Here’s what Dr. Barry Ancelet, professor of folklore at the University of Louisiana at Lafayette, has to say about Bon Rêve:

“It’s the Sgt. Pepper’s of Cajun music. It’s so strong in so many areas: performance/musicianship, the poetry, the conception, the whole album working together as a sort of a thematic unit. It’s an incredible effort. What’s really remarkable is that they’re sort of competing with themselves. They’re competing with their own last effort, and that’s got to be hard to do. And yet they keep pulling it off.”

“They actually do what those old masters were doing.

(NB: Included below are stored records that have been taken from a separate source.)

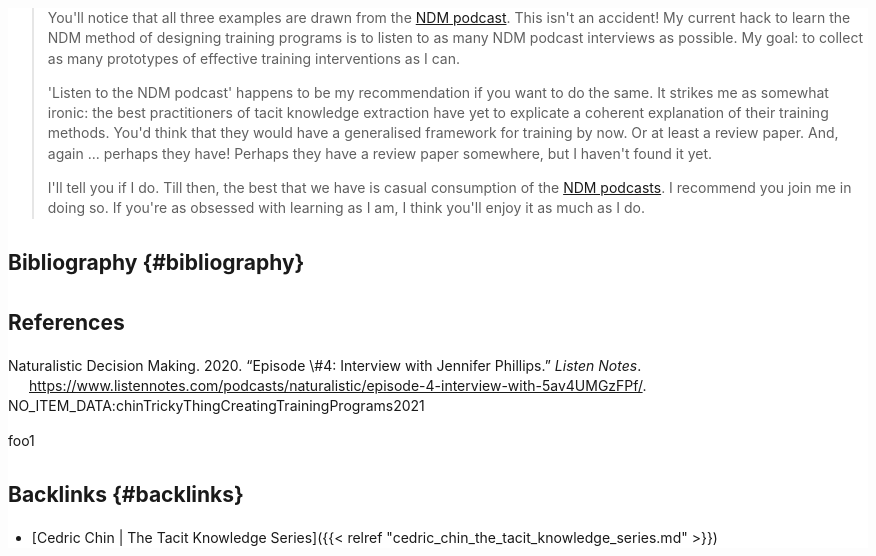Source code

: > You'll notice that all three examples are drawn from the [NDM podcast](https://naturalisticdecisionmaking.org/podcasts/). This isn't an accident! My current hack to learn the NDM method of designing training programs is to listen to as many NDM podcast interviews as possible. My goal: to collect as many prototypes of effective training interventions as I can.
>
> 'Listen to the NDM podcast' happens to be my recommendation if you want to do the same. It strikes me as somewhat ironic: the best practitioners of tacit knowledge extraction have yet to explicate a coherent explanation of their training methods. You'd think that they would have a generalised framework for training by now. Or at least a review paper. And, again ... perhaps they have! Perhaps they have a review paper somewhere, but I haven't found it yet.
>
> I'll tell you if I do. Till then, the best that we have is casual consumption of the [NDM podcasts](https://naturalisticdecisionmaking.org/podcasts/). I recommend you join me in doing so. If you're as obsessed with learning as I am, I think you'll enjoy it as much as I do.


## Bibliography {#bibliography}

## References

<style>.csl-entry{text-indent: -1.5em; margin-left: 1.5em;}</style><div class="csl-bib-body">
  <div class="csl-entry"><a id="citeproc_bib_item_1"></a>Naturalistic Decision Making. 2020. “Episode \#4: Interview with Jennifer Phillips.” <i>Listen Notes</i>. <a href="https://www.listennotes.com/podcasts/naturalistic/episode-4-interview-with-5av4UMGzFPf/">https://www.listennotes.com/podcasts/naturalistic/episode-4-interview-with-5av4UMGzFPf/</a>.</div>
  <div class="csl-entry">NO_ITEM_DATA:chinTrickyThingCreatingTrainingPrograms2021</div>
</div>

foo1


## Backlinks {#backlinks}

-   [Cedric Chin | The Tacit Knowledge Series]({{< relref "cedric_chin_the_tacit_knowledge_series.md" >}})
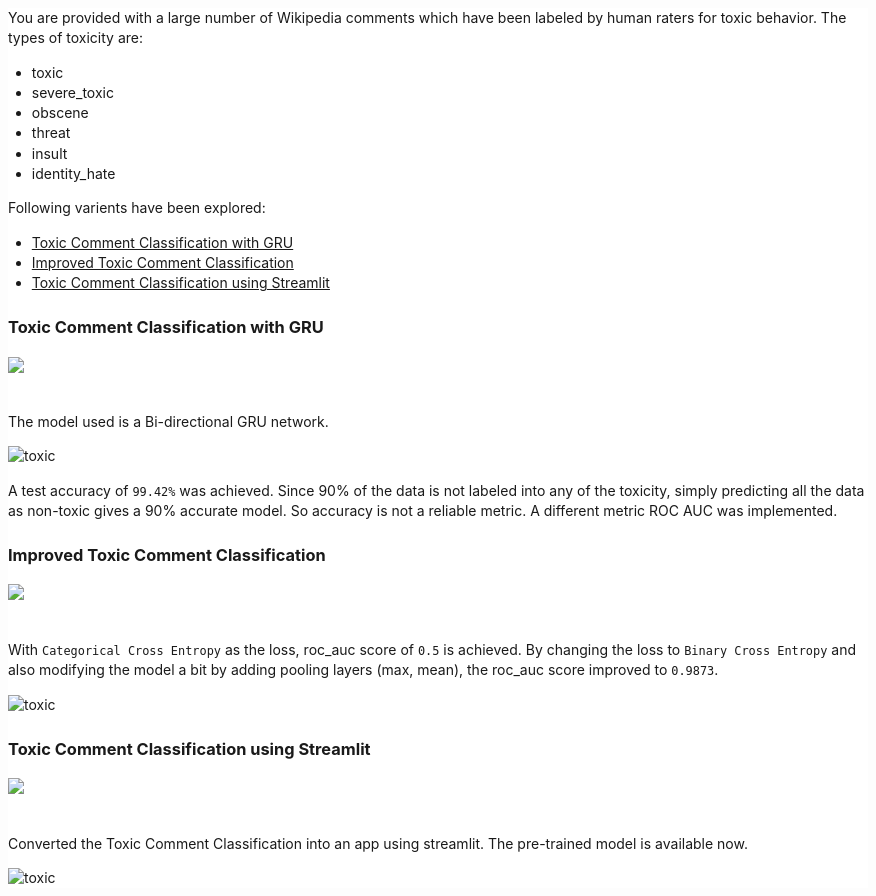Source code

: You are provided with a large number of Wikipedia comments which have been labeled by human raters for toxic behavior. The types of toxicity are:

- toxic
- severe_toxic
- obscene
- threat
- insult
- identity_hate

Following varients have been explored:

- <a href="#toxic-comment-classification-with-gru">Toxic Comment Classification with GRU</a>
- <a href="#improved-toxic-comment-classification">Improved Toxic Comment Classification</a>
- <a href="#toxic-comment-classification-using-streamlit">Toxic Comment Classification using Streamlit</a>

### Toxic Comment Classification with GRU

<img src="https://img.shields.io/static/v1.svg?style=for-the-badge&label=difficulty&message=easy&color=green"/>
<br/>
<br/>

The model used is a Bi-directional GRU network.

![toxic](assets/images/applications/classification/toxic_gru.png)

A test accuracy of `99.42%` was achieved. Since 90% of the data is not labeled into any of the toxicity, simply predicting all the data as non-toxic gives a 90% accurate model. So accuracy is not a reliable metric. A different metric ROC AUC was implemented.

### Improved Toxic Comment Classification

<img src="https://img.shields.io/static/v1.svg?style=for-the-badge&label=difficulty&message=medium&color=orange"/>
<br/>
<br/>

With `Categorical Cross Entropy` as the loss, roc_auc score of `0.5` is achieved. By changing the loss to `Binary Cross Entropy` and also modifying the model a bit by adding pooling layers (max, mean), the roc_auc score improved to `0.9873`.

![toxic](assets/images/applications/classification/improved_toxic.png)

### Toxic Comment Classification using Streamlit

<img src="https://img.shields.io/static/v1.svg?style=for-the-badge&label=difficulty&message=easy&color=green"/>
<br/>
<br/>

Converted the Toxic Comment Classification into an app using streamlit. The pre-trained model is available now.

![toxic](assets/images/applications/classification/toxic_app.png)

They improvise and create within the tradition, finding poetry in historical manuscripts and in the language of real life, and they manage to do this in a way that both innovates and preserves at the same time. Balfa challenged us all to ‘preserve the very life of the tradition,’ cautioning that we not try to preserve artifacts, but rather the process that produces the music and its makers. Steve Riley and the Mamou Playboys answer that challenge with this stunning combination of brand new old songs and venerable new songs, all driven by breathtaking musicianship and deeply thoughtful creativity.”

In the down home dance hall the two-step and the waltz rule the night. On festival and concert stages the Mamou Playboys are more free to satisfy their hunger for variety and delve into diverse facets of Cajun melody and lyric. The swagger of the two-step can be balanced with some of the more delicate sounds intended for the hearth or the fields. All the ingredients of Cajun music are bathed in the concert spotlight- ancient ballads, twin fiddle tunes, zydeco, swamp-pop, rich harmonies, venerable new songs, and brand new old songs in a seamless blend of preservation, discovery and invention- and it can all be enjoyed without checking your sense of pitch at the door.

All these flavors included in one Steve Riley and the Mamou Playboys concert silence the skeptics who think it “all sounds the same.” This band is from Louisiana’s Gulf Coast, south of the American south, and it is brimful of sounds as compelling, diverse and exotic as one evening of music can possibly hold.